More to the point OP - I don't really know what the student body is like, but the city itself is very diverse!

Reply 55

hermaphrodite


yet leeds can't attract the local asian students (one doesnt encourage positive discrimination on grounds of race, only on grounds of income) from roundhay or bradford.



Why do you mention Roundhay? It's not an Asian majority area, just a wealthy part of Leeds. You must be thinking of Harehils, down the road, which is very asian-dominated.

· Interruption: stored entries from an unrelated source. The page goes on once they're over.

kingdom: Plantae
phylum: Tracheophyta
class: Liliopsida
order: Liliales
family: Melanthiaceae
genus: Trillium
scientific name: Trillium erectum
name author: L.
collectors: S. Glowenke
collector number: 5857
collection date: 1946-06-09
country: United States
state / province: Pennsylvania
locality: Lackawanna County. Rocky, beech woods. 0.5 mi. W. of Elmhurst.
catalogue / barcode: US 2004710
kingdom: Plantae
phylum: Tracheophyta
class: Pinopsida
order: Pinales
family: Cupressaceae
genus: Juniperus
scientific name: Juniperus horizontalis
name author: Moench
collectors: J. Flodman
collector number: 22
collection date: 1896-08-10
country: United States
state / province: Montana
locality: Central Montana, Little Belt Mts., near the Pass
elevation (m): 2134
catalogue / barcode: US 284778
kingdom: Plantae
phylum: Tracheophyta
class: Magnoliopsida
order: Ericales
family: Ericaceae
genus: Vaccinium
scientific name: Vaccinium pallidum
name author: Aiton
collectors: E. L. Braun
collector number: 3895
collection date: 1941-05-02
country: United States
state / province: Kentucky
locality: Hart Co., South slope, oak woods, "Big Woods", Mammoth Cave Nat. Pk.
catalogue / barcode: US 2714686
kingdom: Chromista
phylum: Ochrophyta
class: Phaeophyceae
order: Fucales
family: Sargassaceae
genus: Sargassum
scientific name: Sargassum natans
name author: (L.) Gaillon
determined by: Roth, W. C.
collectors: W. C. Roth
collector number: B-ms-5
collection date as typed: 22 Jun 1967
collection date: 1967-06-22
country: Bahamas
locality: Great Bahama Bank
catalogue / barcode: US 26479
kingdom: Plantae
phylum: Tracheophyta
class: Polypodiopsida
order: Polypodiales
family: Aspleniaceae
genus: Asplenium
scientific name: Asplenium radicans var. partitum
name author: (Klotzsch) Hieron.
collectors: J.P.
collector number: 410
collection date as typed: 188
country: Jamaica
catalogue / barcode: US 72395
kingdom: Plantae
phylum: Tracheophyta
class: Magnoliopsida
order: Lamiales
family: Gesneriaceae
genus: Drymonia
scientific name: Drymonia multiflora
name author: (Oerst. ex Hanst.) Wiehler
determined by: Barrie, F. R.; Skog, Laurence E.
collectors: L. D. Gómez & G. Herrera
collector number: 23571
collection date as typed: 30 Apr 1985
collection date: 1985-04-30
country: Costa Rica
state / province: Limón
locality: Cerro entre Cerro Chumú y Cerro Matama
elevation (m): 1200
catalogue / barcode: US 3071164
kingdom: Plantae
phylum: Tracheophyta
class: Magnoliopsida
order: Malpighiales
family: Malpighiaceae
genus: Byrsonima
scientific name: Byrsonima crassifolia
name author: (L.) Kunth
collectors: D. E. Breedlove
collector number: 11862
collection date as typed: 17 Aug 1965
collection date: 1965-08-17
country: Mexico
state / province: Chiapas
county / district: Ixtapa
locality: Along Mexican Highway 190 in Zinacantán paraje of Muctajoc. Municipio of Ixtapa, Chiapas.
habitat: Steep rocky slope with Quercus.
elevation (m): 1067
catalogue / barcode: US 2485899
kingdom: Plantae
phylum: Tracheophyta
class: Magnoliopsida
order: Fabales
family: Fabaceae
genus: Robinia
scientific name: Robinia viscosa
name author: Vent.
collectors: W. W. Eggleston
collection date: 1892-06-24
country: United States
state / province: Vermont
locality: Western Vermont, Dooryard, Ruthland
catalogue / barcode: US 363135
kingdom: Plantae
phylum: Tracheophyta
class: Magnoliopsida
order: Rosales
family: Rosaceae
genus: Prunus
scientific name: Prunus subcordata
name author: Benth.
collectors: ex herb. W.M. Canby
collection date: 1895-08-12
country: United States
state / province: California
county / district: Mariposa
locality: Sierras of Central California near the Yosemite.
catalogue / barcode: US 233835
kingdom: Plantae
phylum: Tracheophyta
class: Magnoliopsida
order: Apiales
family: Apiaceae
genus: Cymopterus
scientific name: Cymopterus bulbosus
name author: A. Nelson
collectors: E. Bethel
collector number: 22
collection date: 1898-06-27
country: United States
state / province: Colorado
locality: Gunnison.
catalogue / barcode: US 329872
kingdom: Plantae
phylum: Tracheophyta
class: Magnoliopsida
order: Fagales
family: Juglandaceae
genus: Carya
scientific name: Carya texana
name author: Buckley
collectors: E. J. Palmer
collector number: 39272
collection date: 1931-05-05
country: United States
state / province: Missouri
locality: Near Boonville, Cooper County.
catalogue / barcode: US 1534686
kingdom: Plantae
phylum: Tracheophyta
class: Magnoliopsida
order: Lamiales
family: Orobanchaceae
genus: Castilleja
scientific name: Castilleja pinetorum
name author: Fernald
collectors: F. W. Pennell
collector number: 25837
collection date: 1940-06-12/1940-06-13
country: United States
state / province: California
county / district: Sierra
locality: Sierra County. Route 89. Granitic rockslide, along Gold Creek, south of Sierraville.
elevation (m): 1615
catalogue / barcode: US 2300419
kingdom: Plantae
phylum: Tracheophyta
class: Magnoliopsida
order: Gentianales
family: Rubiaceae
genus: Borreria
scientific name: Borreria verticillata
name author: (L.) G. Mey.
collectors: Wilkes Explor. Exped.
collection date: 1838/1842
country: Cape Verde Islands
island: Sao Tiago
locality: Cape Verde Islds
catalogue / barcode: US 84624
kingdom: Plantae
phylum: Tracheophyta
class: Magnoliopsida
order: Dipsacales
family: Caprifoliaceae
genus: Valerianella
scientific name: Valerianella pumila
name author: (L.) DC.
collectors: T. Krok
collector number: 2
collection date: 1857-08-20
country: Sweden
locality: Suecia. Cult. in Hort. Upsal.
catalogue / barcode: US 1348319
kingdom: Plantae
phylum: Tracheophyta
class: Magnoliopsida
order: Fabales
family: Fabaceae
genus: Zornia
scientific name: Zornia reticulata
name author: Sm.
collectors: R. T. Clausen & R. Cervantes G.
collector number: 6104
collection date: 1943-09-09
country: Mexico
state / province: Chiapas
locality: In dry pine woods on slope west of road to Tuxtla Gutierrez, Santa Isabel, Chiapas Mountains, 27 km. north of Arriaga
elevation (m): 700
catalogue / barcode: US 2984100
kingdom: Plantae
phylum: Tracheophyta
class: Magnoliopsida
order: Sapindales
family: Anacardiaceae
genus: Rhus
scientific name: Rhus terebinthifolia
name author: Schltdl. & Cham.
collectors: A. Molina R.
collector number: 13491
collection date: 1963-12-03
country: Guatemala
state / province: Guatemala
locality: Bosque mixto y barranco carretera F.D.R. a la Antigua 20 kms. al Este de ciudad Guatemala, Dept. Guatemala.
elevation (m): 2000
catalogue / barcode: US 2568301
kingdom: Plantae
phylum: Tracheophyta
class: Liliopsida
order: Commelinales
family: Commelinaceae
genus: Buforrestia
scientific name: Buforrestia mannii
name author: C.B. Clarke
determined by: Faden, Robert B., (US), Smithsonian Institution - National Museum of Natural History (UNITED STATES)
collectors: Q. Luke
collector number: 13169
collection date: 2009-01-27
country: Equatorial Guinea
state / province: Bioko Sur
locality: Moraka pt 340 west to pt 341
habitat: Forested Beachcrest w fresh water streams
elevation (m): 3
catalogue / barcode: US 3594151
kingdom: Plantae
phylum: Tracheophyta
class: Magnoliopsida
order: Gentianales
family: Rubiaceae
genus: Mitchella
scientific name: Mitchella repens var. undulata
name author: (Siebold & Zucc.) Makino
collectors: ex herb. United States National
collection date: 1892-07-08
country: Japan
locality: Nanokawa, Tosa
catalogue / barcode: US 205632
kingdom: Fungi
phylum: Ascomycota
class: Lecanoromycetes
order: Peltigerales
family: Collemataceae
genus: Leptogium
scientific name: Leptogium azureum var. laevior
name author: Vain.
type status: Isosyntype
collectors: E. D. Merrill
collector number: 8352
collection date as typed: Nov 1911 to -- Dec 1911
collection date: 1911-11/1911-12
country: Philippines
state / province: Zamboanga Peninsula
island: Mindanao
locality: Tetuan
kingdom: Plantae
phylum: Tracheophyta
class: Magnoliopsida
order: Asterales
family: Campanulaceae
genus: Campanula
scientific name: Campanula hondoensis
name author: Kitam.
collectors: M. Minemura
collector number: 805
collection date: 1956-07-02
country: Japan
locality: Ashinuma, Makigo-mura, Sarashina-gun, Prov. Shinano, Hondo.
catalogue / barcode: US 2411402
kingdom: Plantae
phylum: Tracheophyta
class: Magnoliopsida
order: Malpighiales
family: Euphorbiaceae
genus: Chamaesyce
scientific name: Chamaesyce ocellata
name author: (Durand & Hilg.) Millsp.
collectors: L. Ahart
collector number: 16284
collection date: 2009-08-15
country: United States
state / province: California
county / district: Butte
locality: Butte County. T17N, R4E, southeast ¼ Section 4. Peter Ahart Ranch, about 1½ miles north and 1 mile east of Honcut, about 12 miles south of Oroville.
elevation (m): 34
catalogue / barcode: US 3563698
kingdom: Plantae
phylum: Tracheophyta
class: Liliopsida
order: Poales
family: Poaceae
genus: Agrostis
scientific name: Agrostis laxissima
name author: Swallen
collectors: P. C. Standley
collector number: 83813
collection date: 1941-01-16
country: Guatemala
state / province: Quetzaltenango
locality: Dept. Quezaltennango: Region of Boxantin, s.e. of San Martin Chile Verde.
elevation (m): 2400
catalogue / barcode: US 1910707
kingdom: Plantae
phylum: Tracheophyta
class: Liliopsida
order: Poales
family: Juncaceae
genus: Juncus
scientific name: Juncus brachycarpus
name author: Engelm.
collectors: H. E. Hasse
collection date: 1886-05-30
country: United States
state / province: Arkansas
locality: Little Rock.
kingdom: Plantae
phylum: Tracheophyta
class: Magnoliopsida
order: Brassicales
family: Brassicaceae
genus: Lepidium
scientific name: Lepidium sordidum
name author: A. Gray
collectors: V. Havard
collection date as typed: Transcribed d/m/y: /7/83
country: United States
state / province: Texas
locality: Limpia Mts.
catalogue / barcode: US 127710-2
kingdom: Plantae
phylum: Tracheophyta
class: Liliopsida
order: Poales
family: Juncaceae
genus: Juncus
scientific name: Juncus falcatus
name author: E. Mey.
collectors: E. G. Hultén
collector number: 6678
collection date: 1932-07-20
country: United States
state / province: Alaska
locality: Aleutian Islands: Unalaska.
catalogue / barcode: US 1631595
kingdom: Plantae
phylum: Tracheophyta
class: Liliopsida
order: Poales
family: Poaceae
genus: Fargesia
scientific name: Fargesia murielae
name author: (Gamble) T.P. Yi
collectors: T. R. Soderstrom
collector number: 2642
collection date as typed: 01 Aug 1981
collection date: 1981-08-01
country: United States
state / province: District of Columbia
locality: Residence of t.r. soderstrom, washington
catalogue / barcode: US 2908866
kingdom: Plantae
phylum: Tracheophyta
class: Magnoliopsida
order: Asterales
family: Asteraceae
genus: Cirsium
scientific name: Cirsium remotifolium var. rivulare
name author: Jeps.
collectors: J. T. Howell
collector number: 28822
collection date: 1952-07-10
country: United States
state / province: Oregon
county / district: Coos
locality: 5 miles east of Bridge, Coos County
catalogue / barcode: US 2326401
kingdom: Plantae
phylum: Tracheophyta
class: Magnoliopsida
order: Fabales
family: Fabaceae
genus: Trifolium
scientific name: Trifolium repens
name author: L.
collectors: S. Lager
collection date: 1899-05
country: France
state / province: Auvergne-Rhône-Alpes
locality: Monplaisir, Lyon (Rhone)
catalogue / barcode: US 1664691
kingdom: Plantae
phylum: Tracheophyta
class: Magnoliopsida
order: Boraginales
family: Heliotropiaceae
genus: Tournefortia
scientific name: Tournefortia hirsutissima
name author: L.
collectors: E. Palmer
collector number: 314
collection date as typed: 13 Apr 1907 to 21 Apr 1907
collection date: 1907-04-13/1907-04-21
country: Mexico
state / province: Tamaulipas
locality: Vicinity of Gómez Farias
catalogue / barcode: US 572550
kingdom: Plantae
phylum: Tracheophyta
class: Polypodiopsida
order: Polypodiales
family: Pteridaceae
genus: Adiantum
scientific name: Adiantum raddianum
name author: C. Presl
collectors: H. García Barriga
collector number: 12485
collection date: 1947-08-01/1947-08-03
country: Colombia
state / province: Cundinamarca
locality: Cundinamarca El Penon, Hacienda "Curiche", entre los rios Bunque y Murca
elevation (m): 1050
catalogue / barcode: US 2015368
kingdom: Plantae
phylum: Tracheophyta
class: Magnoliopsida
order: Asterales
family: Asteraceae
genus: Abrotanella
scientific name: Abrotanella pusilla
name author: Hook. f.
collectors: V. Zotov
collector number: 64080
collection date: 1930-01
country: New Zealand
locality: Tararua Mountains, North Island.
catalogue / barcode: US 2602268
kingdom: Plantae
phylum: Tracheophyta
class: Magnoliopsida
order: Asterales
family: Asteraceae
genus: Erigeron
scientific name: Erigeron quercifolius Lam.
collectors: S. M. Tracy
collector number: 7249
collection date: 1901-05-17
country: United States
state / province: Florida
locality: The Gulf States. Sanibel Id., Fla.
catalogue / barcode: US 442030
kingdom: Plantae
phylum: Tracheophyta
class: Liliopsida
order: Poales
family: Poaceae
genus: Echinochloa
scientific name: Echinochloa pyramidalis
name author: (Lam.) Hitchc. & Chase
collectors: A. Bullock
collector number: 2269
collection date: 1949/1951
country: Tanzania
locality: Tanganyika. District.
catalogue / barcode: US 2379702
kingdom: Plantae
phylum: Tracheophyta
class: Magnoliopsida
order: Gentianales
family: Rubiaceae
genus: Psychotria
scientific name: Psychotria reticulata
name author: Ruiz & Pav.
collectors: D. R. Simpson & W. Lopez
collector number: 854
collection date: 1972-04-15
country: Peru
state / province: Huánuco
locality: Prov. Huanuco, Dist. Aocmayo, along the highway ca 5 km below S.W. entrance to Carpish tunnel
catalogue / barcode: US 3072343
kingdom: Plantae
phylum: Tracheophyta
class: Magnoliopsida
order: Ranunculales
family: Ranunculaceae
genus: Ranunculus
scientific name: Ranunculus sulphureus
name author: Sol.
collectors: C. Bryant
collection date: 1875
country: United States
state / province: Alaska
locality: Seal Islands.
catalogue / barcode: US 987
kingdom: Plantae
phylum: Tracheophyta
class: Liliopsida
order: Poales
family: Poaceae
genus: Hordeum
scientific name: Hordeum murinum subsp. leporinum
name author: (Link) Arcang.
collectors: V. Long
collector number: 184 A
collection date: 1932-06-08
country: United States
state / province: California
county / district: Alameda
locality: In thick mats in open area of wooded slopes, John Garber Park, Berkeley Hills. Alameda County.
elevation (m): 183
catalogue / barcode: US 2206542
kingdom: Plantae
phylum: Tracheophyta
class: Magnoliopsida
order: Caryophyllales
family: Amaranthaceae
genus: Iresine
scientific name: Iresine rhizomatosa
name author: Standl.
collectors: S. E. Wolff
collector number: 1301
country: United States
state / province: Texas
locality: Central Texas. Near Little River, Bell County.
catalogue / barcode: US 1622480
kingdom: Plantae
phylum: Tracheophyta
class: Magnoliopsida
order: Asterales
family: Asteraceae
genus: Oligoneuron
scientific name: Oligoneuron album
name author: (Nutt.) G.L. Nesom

From what I've seen there are plenty of Asian/Arab students in Leeds, as well as tonnes of Chinese, Spaniards, Yanks, Frogs etc. Most of these are probably internationals, but it all makes for a diverse atmosphere!

Leeds itself is a very multicultural city, and that includes the student areas. there are all sorts of cuisines and takeaways, and a huge variety of different types of nightlife etc. If it's more the 'public school types' you're worried about, there are plenty of them but definitely far less of that sort of atmosphere than somewhere like Leicester has. Keep away from the sailing/rugby/skiing clubs and out of the trendy bars in Headingley and you'll be fine - there are PLENTY of normal people! It's not a requirement to wear that Jack Wills ****e either :smile:

Reply 56

re -read the thread. i meant harehills - not roundhay. anyway this thread is dead now.

Reply 57

thanks to whoever gave the rep.

Reply 58

zis thread is as relevant as ever :biggrin:

Reply 59

oh, and whoever gave negative rep to me - get a life you gloomy little person. If you want to argue, do it properly.

It's a shame reputation is anonymous, people should account for their actions.